Text to read:
[PATCH] D42447: [LV][VPlan] Detect outer loops for explicit vectorization.

Thu Apr 5 10:57:15 PDT 2018

dcaballe added a comment.

Thanks for your comments, Florian and Renato!
More comments inline.

Diego.

================
Comment at: lib/Transforms/Vectorize/LoopVectorize.cpp:8642
+
+     // TODO: It will be set to true when we introduce codegen support.
+     return false;
----------------
fhahn wrote:
> rengolin wrote:
> > hsaito wrote:
> > > dcaballe wrote:
> > > > rengolin wrote:
> > > > > I'm really uncomfortable with all these temporary code blocks that don't do anything...
> > > > > 
> > > > > They're really just hijacking the existing infrastructure without implementing as a VPlan.
> > > > > 
> > > > > I really thought the whole point of VPlans was that you wouldn't need to hack-it-up like we used to in the old vectoriser...
> > > > This is the entrance to the VPlan-native vectorization path. It's not doing anything yet because we are trying to follow an incremental approach by releasing relatively small patches that are easy to digest. This code will be functional (generating vector code) soon.

Extracted information:
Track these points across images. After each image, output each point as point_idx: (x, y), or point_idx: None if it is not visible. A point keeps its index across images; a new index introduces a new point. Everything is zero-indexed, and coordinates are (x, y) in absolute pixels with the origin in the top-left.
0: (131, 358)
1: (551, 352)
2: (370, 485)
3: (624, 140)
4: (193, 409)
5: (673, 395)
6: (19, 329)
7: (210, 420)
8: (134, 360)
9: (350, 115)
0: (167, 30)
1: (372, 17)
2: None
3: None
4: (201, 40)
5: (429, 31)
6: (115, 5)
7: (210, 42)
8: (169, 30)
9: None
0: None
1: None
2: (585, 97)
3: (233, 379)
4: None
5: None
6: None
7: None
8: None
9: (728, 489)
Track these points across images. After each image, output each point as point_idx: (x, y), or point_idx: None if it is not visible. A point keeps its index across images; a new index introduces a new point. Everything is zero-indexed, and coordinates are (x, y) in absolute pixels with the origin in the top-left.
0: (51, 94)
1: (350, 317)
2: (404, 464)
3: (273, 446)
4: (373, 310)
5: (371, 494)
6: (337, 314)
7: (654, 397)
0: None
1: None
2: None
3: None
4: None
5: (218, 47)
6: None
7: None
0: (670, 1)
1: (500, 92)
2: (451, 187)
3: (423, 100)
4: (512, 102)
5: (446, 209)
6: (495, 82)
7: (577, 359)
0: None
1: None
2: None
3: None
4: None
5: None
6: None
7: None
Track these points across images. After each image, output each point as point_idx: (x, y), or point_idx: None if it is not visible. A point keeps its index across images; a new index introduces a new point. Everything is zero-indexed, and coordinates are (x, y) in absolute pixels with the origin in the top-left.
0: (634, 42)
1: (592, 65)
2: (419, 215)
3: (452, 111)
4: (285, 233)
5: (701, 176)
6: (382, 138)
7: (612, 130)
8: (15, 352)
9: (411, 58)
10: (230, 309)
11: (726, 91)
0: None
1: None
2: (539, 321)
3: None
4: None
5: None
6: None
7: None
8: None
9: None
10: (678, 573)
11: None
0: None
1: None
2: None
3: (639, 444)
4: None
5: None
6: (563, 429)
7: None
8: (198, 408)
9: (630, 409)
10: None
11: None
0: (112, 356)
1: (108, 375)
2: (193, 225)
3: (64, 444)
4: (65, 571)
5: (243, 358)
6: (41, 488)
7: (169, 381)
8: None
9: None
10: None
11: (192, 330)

Short exercise A: Transcribe the passage of the patch discussion from "More comments inline." up to and including "introduce codegen support.".
Short exercise B: Restate the records word for word, from their very first line up to and including the line with "6: (115, 5)".

Correct response A:
More comments inline.

Diego.

================
Comment at: lib/Transforms/Vectorize/LoopVectorize.cpp:8642
+
+     // TODO: It will be set to true when we introduce codegen support.

Correct response B:
Track these points across images. After each image, output each point as point_idx: (x, y), or point_idx: None if it is not visible. A point keeps its index across images; a new index introduces a new point. Everything is zero-indexed, and coordinates are (x, y) in absolute pixels with the origin in the top-left.
0: (131, 358)
1: (551, 352)
2: (370, 485)
3: (624, 140)
4: (193, 409)
5: (673, 395)
6: (19, 329)
7: (210, 420)
8: (134, 360)
9: (350, 115)
0: (167, 30)
1: (372, 17)
2: None
3: None
4: (201, 40)
5: (429, 31)
6: (115, 5)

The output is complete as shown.